La hora de los rascacielos, por Miguel Cruchaga
La hora de los rascacielos, por Miguel Cruchaga
Redacción EC

Las ciudades, al iniciar su existencia, se encierran como capullos valiéndose de muros protectores. Con el correr de los años, se abren como llamaradas que se proyectan al cielo para dibujar en el horizonte un perfil de lenguas empinadas. Subconscientemente, esta es la imagen que tenemos de cada ciudad: una línea distintiva que los estadounidenses llaman ‘skyline’. 

Algo de esto empieza a aparecer en Lima, mientras se prepara para recibir rascacielos de más de 50 pisos que irán modificando gradualmente su fisonomía.  Cabría preguntarse si los necesitamos.

La historia de los rascacielos en América Latina se inicia en 1953 con la construcción del edificio Copán en São Paulo. Se trata de un inmueble de 45 pisos y 140 metros de altura. Luego, en 1956, se edificó la Torre Latinoamericana en Ciudad de México, con 45 pisos en 166 metros de elevación. De esta época es el edificio Alas, ubicado en Buenos Aires, de 42 pisos y 141 metros.

Panamá tiene los edificios más altos de la región: la Torre Vitri, construida en el 2012, de 75 pisos y 281 metros, y el Trump Ocean Club, de 70 pisos y 284 metros. El edificio más alto de Chile, La Gran Torre de Santiago, tiene 64 pisos y 300 metros. En Bogotá existen la Torre Colpatria (1979) y el Centro de Comercio Internacional (1977) con 50 pisos cada uno, y 196 y 192 metros de altura, respectivamente.  

El primer rascacielos limeño fue la Torre del , construida en 1977 con 33 pisos y 109 metros de altura. Hoy se encuentra en construcción el nuevo edificio del Banco de la Nación (al costado del Ministerio de Cultura), que tendrá 30 pisos y medirá 138 metros.

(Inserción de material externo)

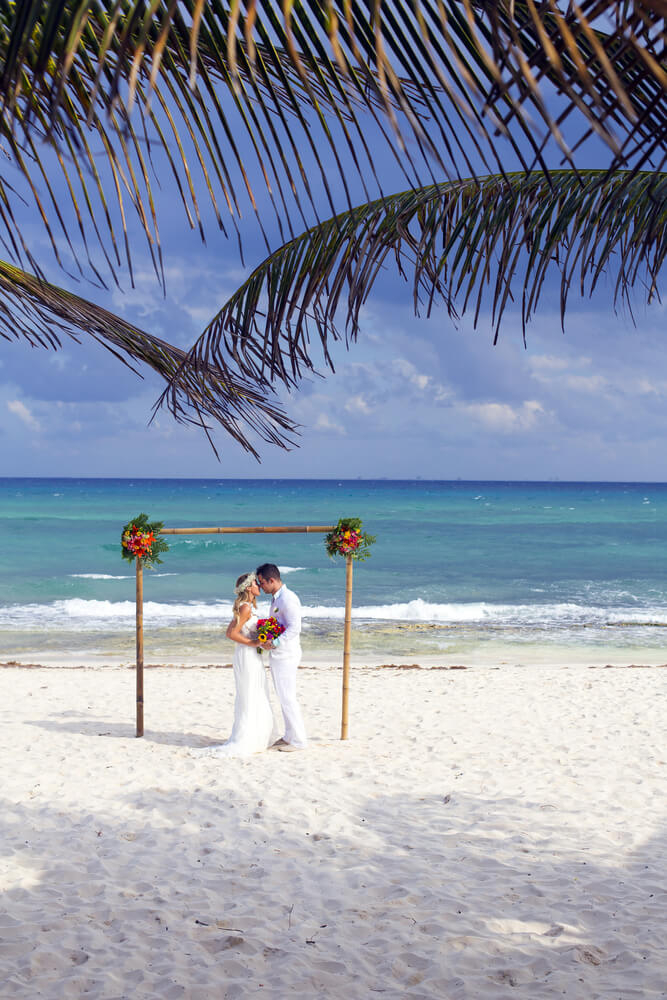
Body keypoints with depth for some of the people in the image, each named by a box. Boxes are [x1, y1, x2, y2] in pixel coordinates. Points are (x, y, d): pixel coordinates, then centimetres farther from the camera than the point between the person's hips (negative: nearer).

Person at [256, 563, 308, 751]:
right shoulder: (276, 598, 16)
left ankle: (299, 740, -1)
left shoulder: (288, 598, -16)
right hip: (277, 656, 10)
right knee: (284, 698, 14)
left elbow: (294, 628, -24)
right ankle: (290, 736, 21)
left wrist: (275, 643, -28)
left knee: (288, 698, -7)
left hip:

Próximamente se iniciará la construcción de la Torre Rímac (en la intersección de Paseo de la República con la avenida Javier Prado), que se elevará 55 pisos en 208 metros.

Todos ellos suponen un salto cualitativo en el atractivo de las ciudades, pues sustituyen la monotonía de la chatura por la vertiginosa seducción de la verticalidad. A partir de los rascacielos, la experiencia urbana se modifica ostensiblemente, pues los ciudadanos empiezan a desplazarse por un mundo en tercera dimensión.

La introducción de grandes edificios es uno de los principales instrumentos de una política de “renovación urbana”, indispensable en una ciudad como Lima, que carece de nuevas áreas por urbanizar y que, en cambio, dispone de apreciables extensiones subutilizadas o muy deterioradas.

Responden, además, a una necesidad exigida por el crecimiento y el mercado. Para los actuales niveles de población y densidad, constituyen una respuesta urbanística y tecnológicamente eficiente y adecuada. Deben sujetarse, sin embargo, a rigurosas exigencias de adecuación del entorno para evitar que terminen sometidos a la misma improvisación que ha prevalecido en buena parte de nuestros procesos de urbanización. 

Si es así, ayudarán a impulsar el dinamismo de la economía y a generar nuevos puestos de trabajo. Contribuirán, por ello, a alentar el proceso del desarrollo.

Construir grandes edificios es muy importante para estimular el vigor de una cultura. La leyenda de la Torre de Babel es una de las historias más representativas de la Utopía humana. Edificar en altura, hasta acercarse al cielo, constituye un desafío apasionante capaz de inspirar a la juventud y de caracterizar una época. Afirma convicciones y sentimientos constructivos que tienden a fortalecer lo que Viktor Frankl llamaba “el sentido de propósito”, y a recuperar la mística que cohesiona a las sociedades en los mejores momentos de la historia. Como cuando se edificaron las catedrales góticas o se esculpieron, sobre el majestuoso escenario andino, los enigmáticos volúmenes de Machu Picchu.